In the latest edition of our NUI Galway 2020 Innovation Spotlight Series, we spoke to Rory Clerkin, CEO of Holywood Medical recently about the company, their product and the impact they hope it will have around the world. Holywood recently participated in the BioExel Programme ran in conjunction with the NUI Galway Innovation Office.
Can you tell us a little bit about your product?
Currently, there is no diagnostic test on the market to diagnose or predict a migraine. Holywood Medical have a patented biomarker test that can facilitate both. As per our dual test market strategy our target market is both clinical and home test customers. Both of these markets have significant unmet needs for a test of this nature. For our clinical test, our target market is the U.S. including the 209,000 primary care physicians and 18,000 neurologists/headache specialists. Our technology will enable clinicians to diagnose migraine accurately and reliably.
For our home test, our target market are the 36 million episodic migraineurs in the U.S. This will be a daily use test for them so the total addressable market is significant. The test will enable the migraineur to predict a migraine up to 24 hours in advance, thereby allowing them to better manage their condition by targeting their medication. Following market entry and growth in the U.S. we will enter the European market. Our technology will result in both a reduction in the use of resources and costs involved.
Who makes up the team at Holywood Medical?
Our core team are the three co-founders. As CEO, my responsibilities include the daily running of the business, pitching for investment, applying for grants, among other jobs. My background is as a senior medical scientist with 20 years management experience. Morris Black is a lead technical specialist for a world renowned pharmaceutical company with a strong background in diagnostics and immunoassays. Prof. Philip Lamey is a consultant oral surgeon and is the one who made the original discovery.
Our diverse advisory team adds a solid backbone in terms of biomarker and financial/commercial experience and knowledge.
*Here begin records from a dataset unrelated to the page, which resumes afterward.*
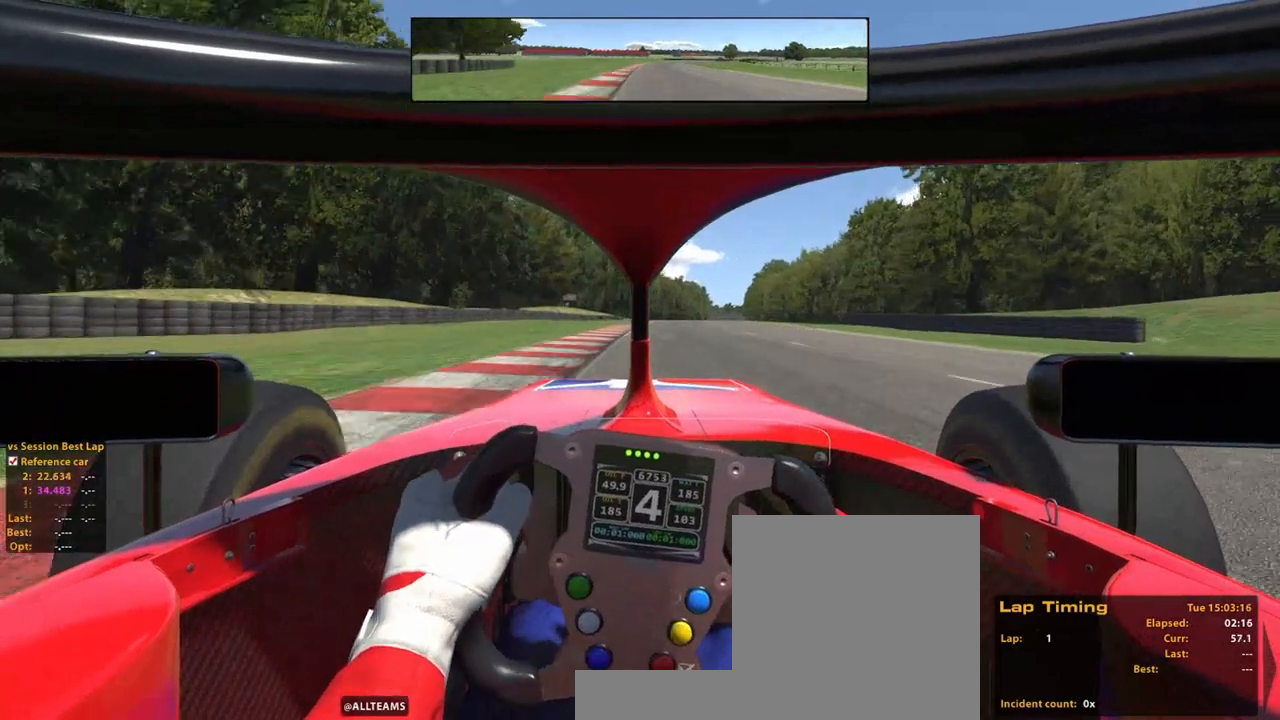
{"dt_ms": 500, "buttons": ["A", "R2"], "left_stick": "up", "right_stick": "center", "events": [[440, "A", "down"]]}
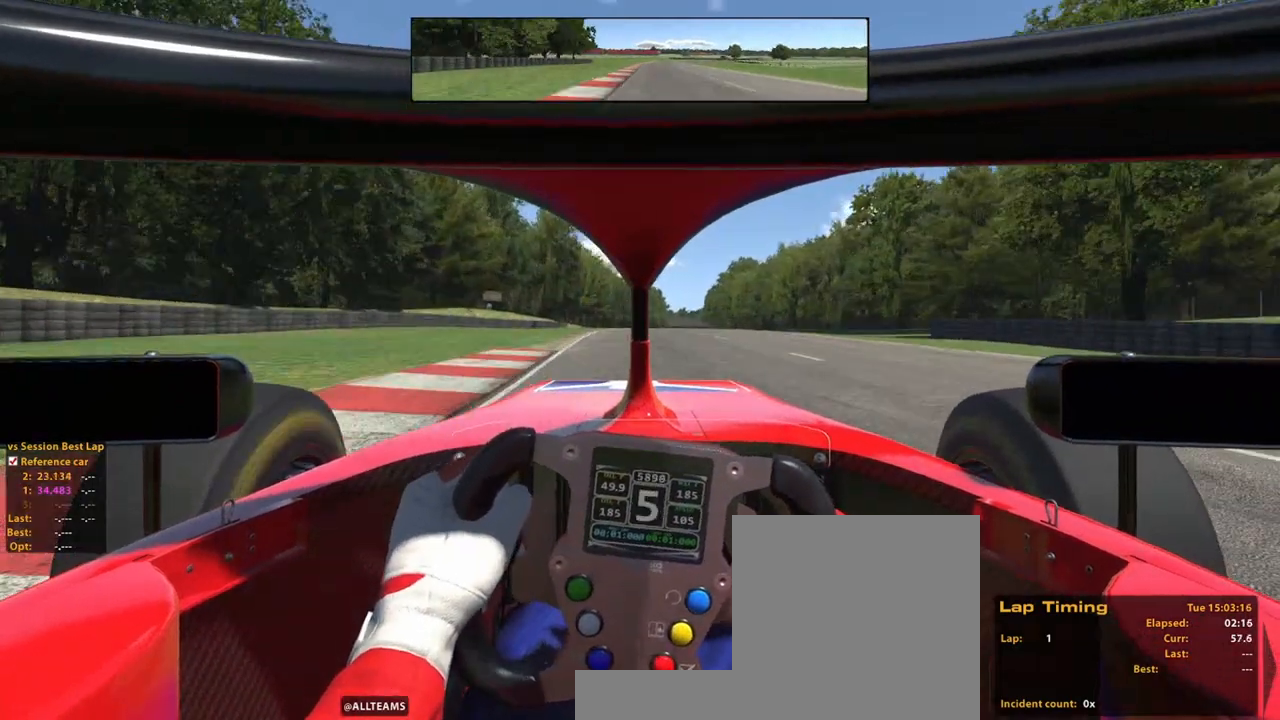
{"dt_ms": 500, "buttons": ["R2"], "left_stick": "center", "right_stick": "center"}
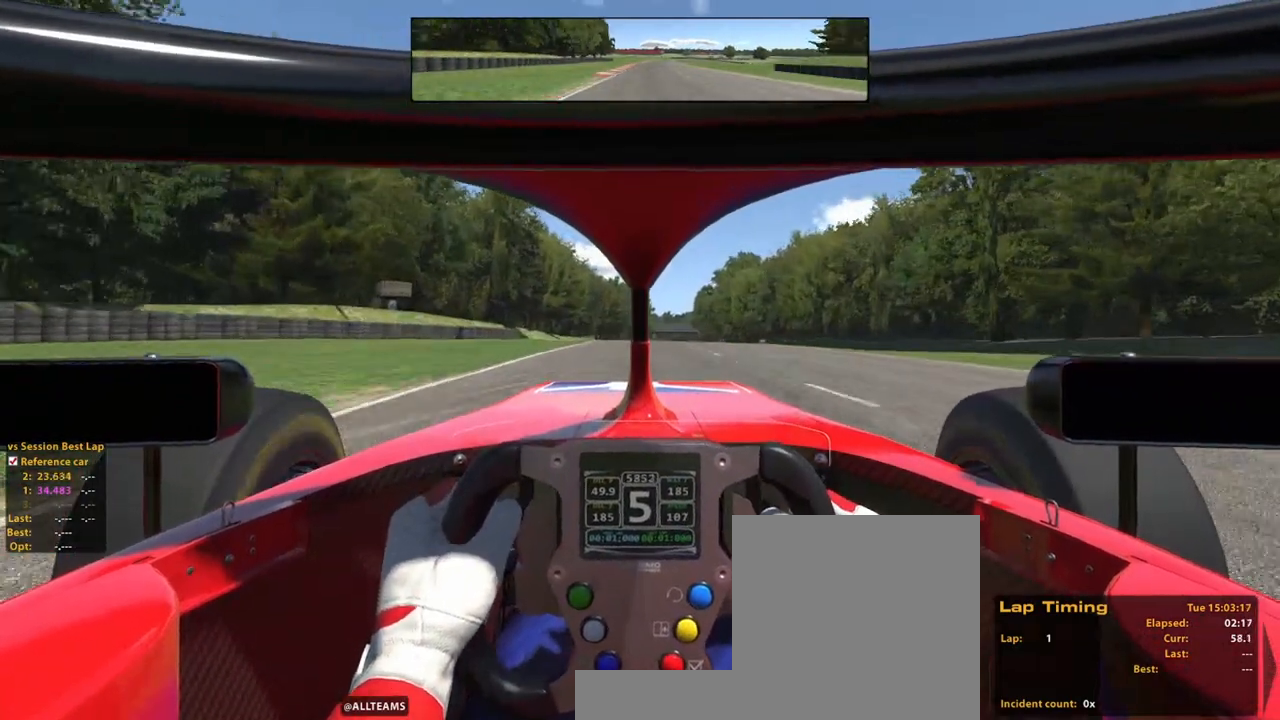
{"dt_ms": 1000, "buttons": ["R2"], "left_stick": "up", "right_stick": "center"}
The original investigational studies were carried out in Queen’s University Belfast. Due to academic commitments and lack of commercial know-how the work ended up in the bottom drawer, so to speak. Holywood Medical was founded in 2018 to bring this important discovery to the market. The capital was raised through participating in the BioExel Programme which is funded by WDC, Enterprise Ireland, Galway University Foundation and Bank of Ireland Seed and Early Stage Equity Fund.
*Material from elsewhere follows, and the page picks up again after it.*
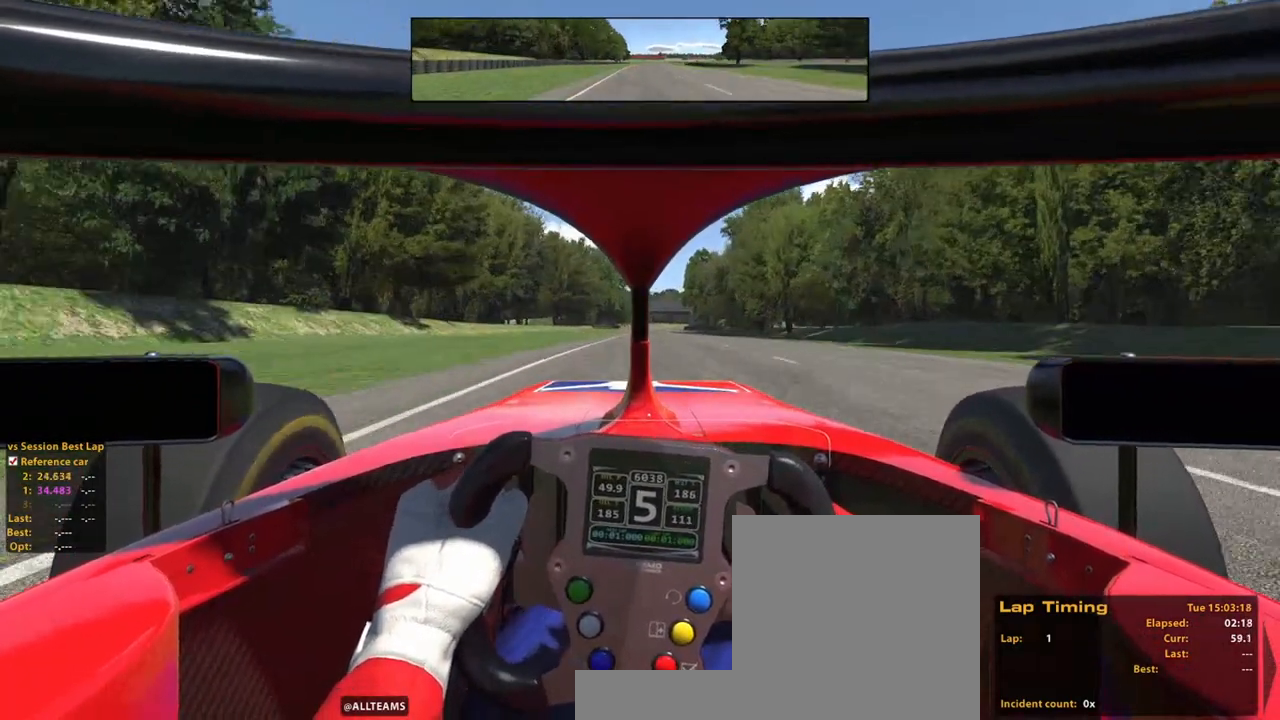
{"dt_ms": 500, "buttons": ["R2"], "left_stick": "up", "right_stick": "center"}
How have you raised funding for your project?
We are currently running a month-long study in Edinburgh that will provide us with up to date data. This combined with our previous data and prototype development/proof of principle will put us in a very strong position for seed funding. The test development process with take 14-16 months. The seed funding will take us to an inflection point post test development, with a new patent in place, a defined route to market for both tests and in a very strong position for Series A funding. This second round of funding will enable us to undertake the necessary investigational studies required for regulatory approval.